# [Exercise brief]
The records below should be written out again, exactly.

Stored dataset items
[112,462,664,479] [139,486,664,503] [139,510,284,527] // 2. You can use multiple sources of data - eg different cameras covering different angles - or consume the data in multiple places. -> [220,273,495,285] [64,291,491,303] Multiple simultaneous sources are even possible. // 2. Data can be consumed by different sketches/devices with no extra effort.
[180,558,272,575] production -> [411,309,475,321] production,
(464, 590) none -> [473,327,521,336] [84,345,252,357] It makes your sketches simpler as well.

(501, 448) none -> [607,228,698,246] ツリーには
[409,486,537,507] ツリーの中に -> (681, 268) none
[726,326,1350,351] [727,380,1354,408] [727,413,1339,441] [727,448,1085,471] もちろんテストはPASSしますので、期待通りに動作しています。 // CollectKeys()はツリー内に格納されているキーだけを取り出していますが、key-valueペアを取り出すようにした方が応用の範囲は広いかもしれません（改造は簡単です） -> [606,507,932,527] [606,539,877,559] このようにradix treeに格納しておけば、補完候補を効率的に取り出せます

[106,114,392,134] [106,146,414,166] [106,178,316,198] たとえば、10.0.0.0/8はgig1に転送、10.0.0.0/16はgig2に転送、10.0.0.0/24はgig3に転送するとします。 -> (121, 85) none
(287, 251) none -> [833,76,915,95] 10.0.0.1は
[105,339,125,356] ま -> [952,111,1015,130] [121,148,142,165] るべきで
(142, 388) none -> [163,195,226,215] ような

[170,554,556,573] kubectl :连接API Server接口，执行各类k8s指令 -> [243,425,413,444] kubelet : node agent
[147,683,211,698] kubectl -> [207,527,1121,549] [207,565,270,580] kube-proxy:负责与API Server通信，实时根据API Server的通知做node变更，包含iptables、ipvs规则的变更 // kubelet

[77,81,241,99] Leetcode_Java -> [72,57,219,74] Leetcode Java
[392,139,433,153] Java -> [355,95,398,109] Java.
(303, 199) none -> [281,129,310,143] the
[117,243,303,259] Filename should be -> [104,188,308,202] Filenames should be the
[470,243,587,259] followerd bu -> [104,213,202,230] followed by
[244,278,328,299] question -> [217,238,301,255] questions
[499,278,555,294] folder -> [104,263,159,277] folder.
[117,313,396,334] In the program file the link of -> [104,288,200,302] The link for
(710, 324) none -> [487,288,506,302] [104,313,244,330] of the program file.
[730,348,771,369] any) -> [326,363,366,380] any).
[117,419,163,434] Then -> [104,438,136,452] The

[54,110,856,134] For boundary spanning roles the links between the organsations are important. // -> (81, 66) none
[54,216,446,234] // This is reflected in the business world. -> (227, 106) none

# [Result of the exercise]
[112,462,664,479] [139,486,664,503] [139,510,284,527] // 2. You can use multiple sources of data - eg different cameras covering different angles - or consume the data in multiple places. -> [220,273,495,285] [64,291,491,303] Multiple simultaneous sources are even possible. // 2. Data can be consumed by different sketches/devices with no extra effort.
[180,558,272,575] production -> [411,309,475,321] production,
(464, 590) none -> [473,327,521,336] [84,345,252,357] It makes your sketches simpler as well.

(501, 448) none -> [607,228,698,246] ツリーには
[409,486,537,507] ツリーの中に -> (681, 268) none
[726,326,1350,351] [727,380,1354,408] [727,413,1339,441] [727,448,1085,471] もちろんテストはPASSしますので、期待通りに動作しています。 // CollectKeys()はツリー内に格納されているキーだけを取り出していますが、key-valueペアを取り出すようにした方が応用の範囲は広いかもしれません（改造は簡単です） -> [606,507,932,527] [606,539,877,559] このようにradix treeに格納しておけば、補完候補を効率的に取り出せます

[106,114,392,134] [106,146,414,166] [106,178,316,198] たとえば、10.0.0.0/8はgig1に転送、10.0.0.0/16はgig2に転送、10.0.0.0/24はgig3に転送するとします。 -> (121, 85) none
(287, 251) none -> [833,76,915,95] 10.0.0.1は
[105,339,125,356] ま -> [952,111,1015,130] [121,148,142,165] るべきで
(142, 388) none -> [163,195,226,215] ような

[170,554,556,573] kubectl :连接API Server接口，执行各类k8s指令 -> [243,425,413,444] kubelet : node agent
[147,683,211,698] kubectl -> [207,527,1121,549] [207,565,270,580] kube-proxy:负责与API Server通信，实时根据API Server的通知做node变更，包含iptables、ipvs规则的变更 // kubelet

[77,81,241,99] Leetcode_Java -> [72,57,219,74] Leetcode Java
[392,139,433,153] Java -> [355,95,398,109] Java.
(303, 199) none -> [281,129,310,143] the
[117,243,303,259] Filename should be -> [104,188,308,202] Filenames should be the
[470,243,587,259] followerd bu -> [104,213,202,230] followed by
[244,278,328,299] question -> [217,238,301,255] questions
[499,278,555,294] folder -> [104,263,159,277] folder.
[117,313,396,334] In the program file the link of -> [104,288,200,302] The link for
(710, 324) none -> [487,288,506,302] [104,313,244,330] of the program file.
[730,348,771,369] any) -> [326,363,366,380] any).
[117,419,163,434] Then -> [104,438,136,452] The

[54,110,856,134] For boundary spanning roles the links between the organsations are important. // -> (81, 66) none
[54,216,446,234] // This is reflected in the business world. -> (227, 106) none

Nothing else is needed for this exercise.